Las compañeras de piso acuden al lugar y esperan, pero nadie se presenta. Quizá el hecho de que por allí pase una patrulla de la Policía Municipal de Bilbao disuade a los presuntos captores de la joven de hacer la entrega. Se hace tarde. Las chicas desisten y regresan al domicilio. El domingo lo vuelven a intentar. Después de varias llamadas logran cerrar otra cita. Esta vez a las tres de la tarde en el mismo lugar. Las compañeras de piso de Ana acuden antes. Están nerviosas. Ven a un joven en actitud de sospecha, como vigilante y le roban una foto sin que se percate. Minutos después se presenta un varón con Ana de la mano. Las jóvenes le gritan y le reprochan, pero él se defiende: “No ha pasado nada. No le hemos hecho nada”.

Ana, una vez el libertad, decide denunciar: “Abusaron de mí durante tres días”. Además del relato anterior, cuenta que antes de liberarla la ducharon y que le pusieron una ropa que no le pertenecía. La que ella llevaba, desapareció. El forense la somete a una revisión y percibe lesiones visibles que apunta a una agresión sexual.

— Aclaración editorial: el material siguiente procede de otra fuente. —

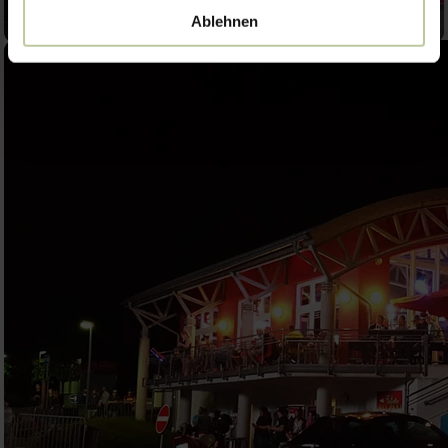
Ablehnen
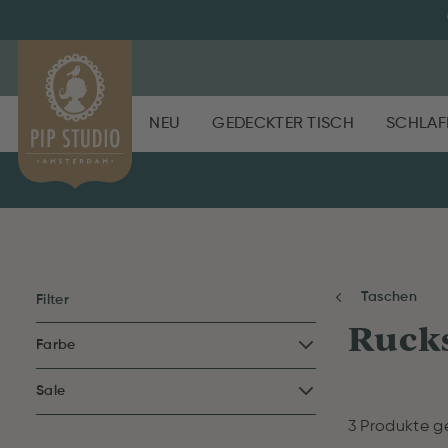
NEU
GEDECKTER TISCH
SCHLAF
Taschen
Filter
Ruck
Farbe
Sale
3 Produkte g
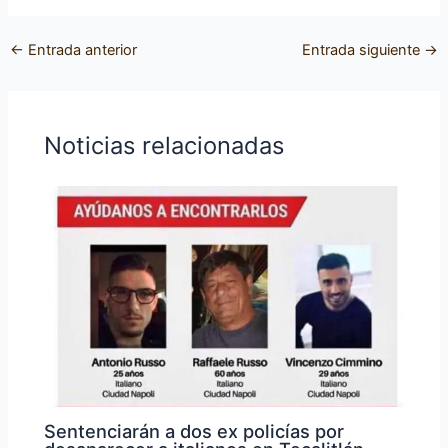
←
Entrada anterior
Entrada siguiente
→
Noticias relacionadas
Sentenciarán a dos ex policías por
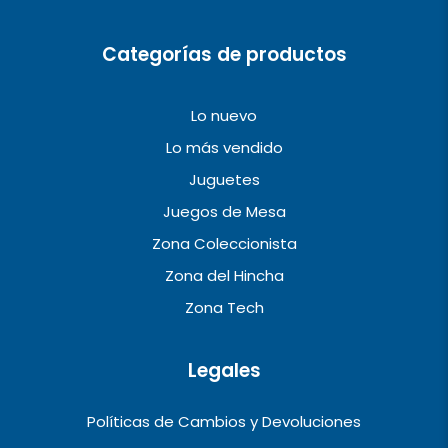
m
Categorías de productos
Lo nuevo
Lo más vendido
Juguetes
Juegos de Mesa
Zona Coleccionista
Zona del Hincha
Zona Tech
Legales
Políticas de Cambios y Devoluciones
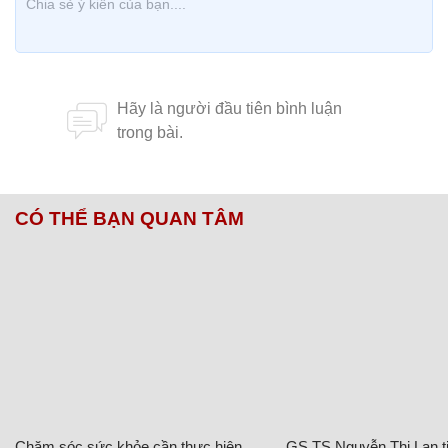
CÓ THỂ BẠN QUAN TÂM
Chăm sóc sức khỏe cần thực hiện
GS.TS Nguyễn Thị Lan ti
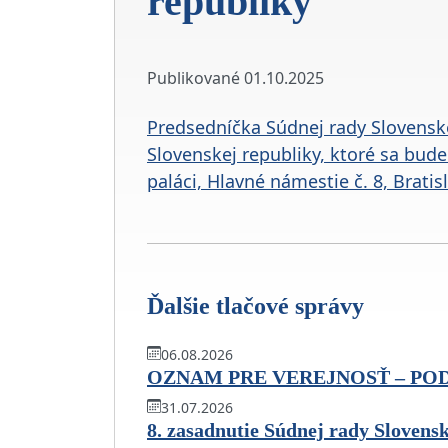
republiky
Publikované
01.10.2025
Predsedníčka Súdnej rady Slovenske
Slovenskej republiky, ktoré sa bud
paláci, Hlavné námestie č. 8, Bratis
Ďalšie tlačové správy
06.08.2026
OZNAM PRE VEREJNOSŤ – PO
31.07.2026
8. zasadnutie Súdnej rady Slovens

Los investigadores de la Ertzaintza desconocen el lugar donde Ana ha estado secuestrada. Solo creen conocer la zona. Patrullan el barrio y van preguntando con discreción y prudencia. Finalmente uno de ellos reconoce a un joven. Es el de la foto del puente de San Antón. Los agentes se acercan a identificarle y le detienen. Canta. Reconoce que ha habido una mujer brasileña en su casa y les da la dirección. No está muy lejos. Hasta allí acuden con él. Cuando abre la puerta, dentro hay tres individuos más que inmediatamente quedan detenidos. Son un español, dos georgianos y un argelino. Solo uno de los georgianos reconoció haber mantenido relaciones "consentidas" con la chica.

Agentes de la Ertzaintza, con una orden judicial de entrada y registro y la presencia de los detenidos, procesó este lunes el domicilio entero. Uno de los presuntos autores de la agresión sexual gritó al salir del domicilio que todo se trataba de un “montaje”. Tras encontrar en la vivienda restos de semen y una toalla con sangre de la víctima, los tres acusados han pasado este martes a disposición judicial.